## EXERCISE DETAILS:
Return every line of the listing below verbatim, omitting the pictures.

Stored data entries:
Content starts
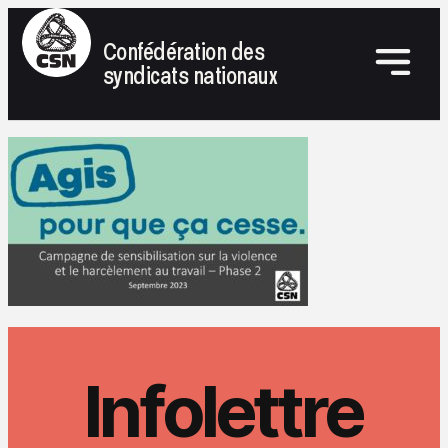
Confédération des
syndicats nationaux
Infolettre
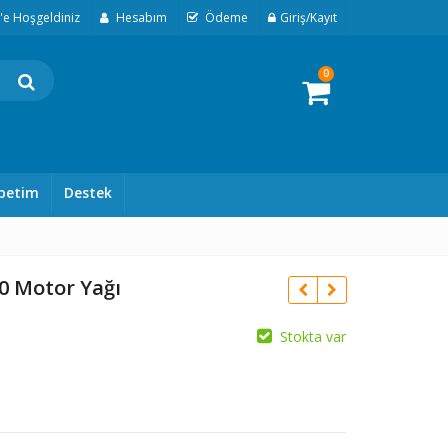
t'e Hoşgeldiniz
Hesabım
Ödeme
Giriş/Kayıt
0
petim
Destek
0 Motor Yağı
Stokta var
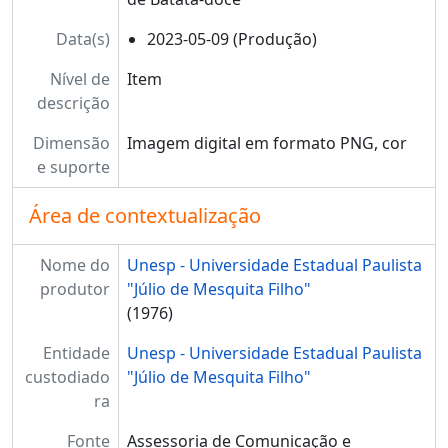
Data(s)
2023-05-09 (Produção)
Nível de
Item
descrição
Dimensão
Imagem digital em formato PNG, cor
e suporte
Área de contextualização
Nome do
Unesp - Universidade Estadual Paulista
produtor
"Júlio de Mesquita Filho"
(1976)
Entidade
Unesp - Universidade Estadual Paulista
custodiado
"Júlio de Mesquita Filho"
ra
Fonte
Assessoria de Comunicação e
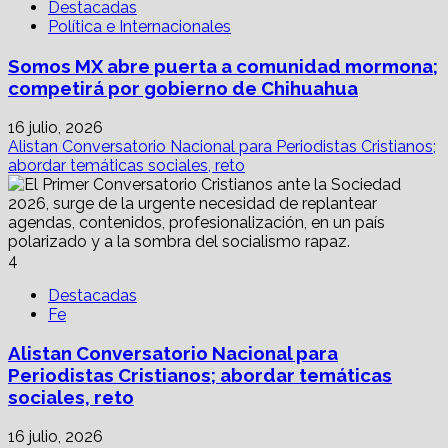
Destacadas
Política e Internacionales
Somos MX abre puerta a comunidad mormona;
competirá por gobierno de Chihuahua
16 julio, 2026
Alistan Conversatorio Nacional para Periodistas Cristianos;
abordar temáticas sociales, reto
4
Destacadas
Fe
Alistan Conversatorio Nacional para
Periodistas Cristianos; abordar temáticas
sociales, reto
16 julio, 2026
Content ends
## EXERCISE SOLUTION:
Confédération des
syndicats nationaux
Infolettre
t'e Hoşgeldiniz
Hesabım
Ödeme
Giriş/Kayıt
0
petim
Destek
0 Motor Yağı
Stokta var
Data(s)
2023-05-09 (Produção)
Nível de
Item
descrição
Dimensão
Imagem digital em formato PNG, cor
e suporte
Área de contextualização
Nome do
Unesp - Universidade Estadual Paulista
produtor
"Júlio de Mesquita Filho"
(1976)
Entidade
Unesp - Universidade Estadual Paulista
custodiado
"Júlio de Mesquita Filho"
ra
Fonte
Assessoria de Comunicação e
Destacadas
Política e Internacionales
Somos MX abre puerta a comunidad mormona;
competirá por gobierno de Chihuahua
16 julio, 2026
Alistan Conversatorio Nacional para Periodistas Cristianos;
abordar temáticas sociales, reto
4
Destacadas
Fe
Alistan Conversatorio Nacional para
Periodistas Cristianos; abordar temáticas
sociales, reto
16 julio, 2026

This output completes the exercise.